START Raw data

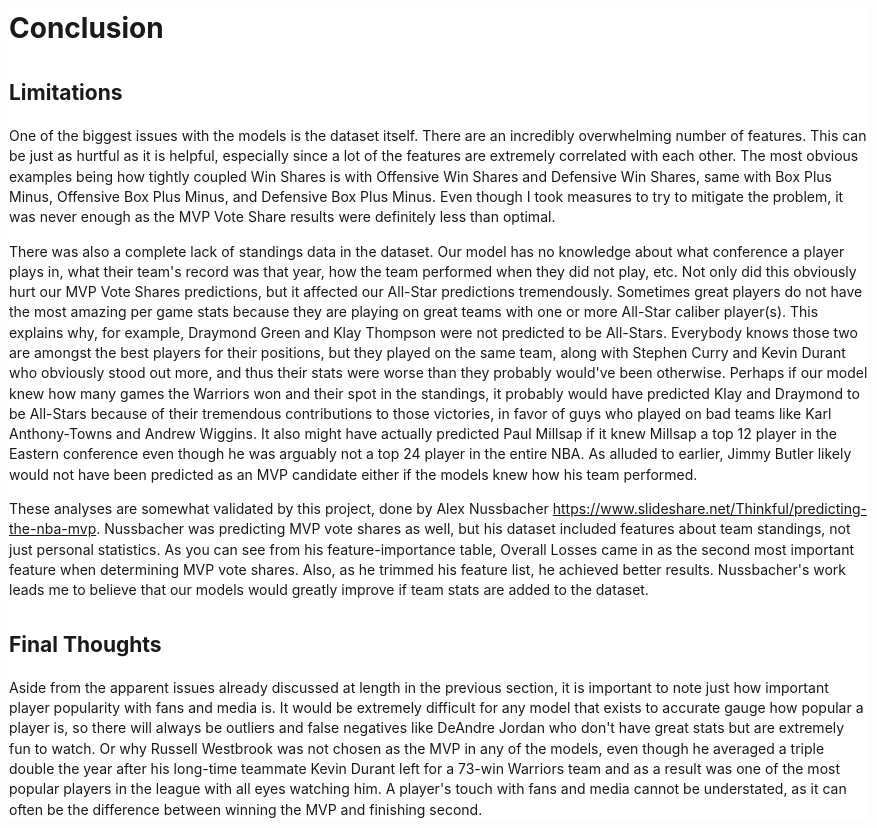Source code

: Conclusion
==========

Limitations
-----------

One of the biggest issues with the models is the dataset itself. There
are an incredibly overwhelming number of features. This can be just as
hurtful as it is helpful, especially since a lot of the features are
extremely correlated with each other. The most obvious examples being
how tightly coupled Win Shares is with Offensive Win Shares and
Defensive Win Shares, same with Box Plus Minus, Offensive Box Plus
Minus, and Defensive Box Plus Minus. Even though I took measures to try
to mitigate the problem, it was never enough as the MVP Vote Share
results were definitely less than optimal.

There was also a complete lack of standings data in the dataset. Our
model has no knowledge about what conference a player plays in, what
their team's record was that year, how the team performed when they did
not play, etc. Not only did this obviously hurt our MVP Vote Shares
predictions, but it affected our All-Star predictions tremendously.
Sometimes great players do not have the most amazing per game stats
because they are playing on great teams with one or more All-Star
caliber player(s). This explains why, for example, Draymond Green and
Klay Thompson were not predicted to be All-Stars. Everybody knows those
two are amongst the best players for their positions, but they played on
the same team, along with Stephen Curry and Kevin Durant who obviously
stood out more, and thus their stats were worse than they probably
would've been otherwise. Perhaps if our model knew how many games the
Warriors won and their spot in the standings, it probably would have
predicted Klay and Draymond to be All-Stars because of their tremendous
contributions to those victories, in favor of guys who played on bad
teams like Karl Anthony-Towns and Andrew Wiggins. It also might have
actually predicted Paul Millsap if it knew Millsap a top 12 player in
the Eastern conference even though he was arguably not a top 24 player
in the entire NBA. As alluded to earlier, Jimmy Butler likely would not
have been predicted as an MVP candidate either if the models knew how
his team performed.

These analyses are somewhat validated by this project, done by Alex
Nussbacher <https://www.slideshare.net/Thinkful/predicting-the-nba-mvp>.
Nussbacher was predicting MVP vote shares as well, but his dataset
included features about team standings, not just personal statistics. As
you can see from his feature-importance table, Overall Losses came in as
the second most important feature when determining MVP vote shares.
Also, as he trimmed his feature list, he achieved better results.
Nussbacher's work leads me to believe that our models would greatly
improve if team stats are added to the dataset.

Final Thoughts
--------------

Aside from the apparent issues already discussed at length in the
previous section, it is important to note just how important player
popularity with fans and media is. It would be extremely difficult for
any model that exists to accurate gauge how popular a player is, so
there will always be outliers and false negatives like DeAndre Jordan
who don't have great stats but are extremely fun to watch. Or why
Russell Westbrook was not chosen as the MVP in any of the models, even
though he averaged a triple double the year after his long-time teammate
Kevin Durant left for a 73-win Warriors team and as a result was one of
the most popular players in the league with all eyes watching him. A
player's touch with fans and media cannot be understated, as it can
often be the difference between winning the MVP and finishing second.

END Raw data

• What is being asked: Please copy the data from the start through the line containing "results were definitely less than optimal.", inclusive, and leave the pictures out of your copy.

• Answer to the problem:
Source code

: Conclusion
==========

Limitations
-----------

One of the biggest issues with the models is the dataset itself. There
are an incredibly overwhelming number of features. This can be just as
hurtful as it is helpful, especially since a lot of the features are
extremely correlated with each other. The most obvious examples being
how tightly coupled Win Shares is with Offensive Win Shares and
Defensive Win Shares, same with Box Plus Minus, Offensive Box Plus
Minus, and Defensive Box Plus Minus. Even though I took measures to try
to mitigate the problem, it was never enough as the MVP Vote Share
results were definitely less than optimal.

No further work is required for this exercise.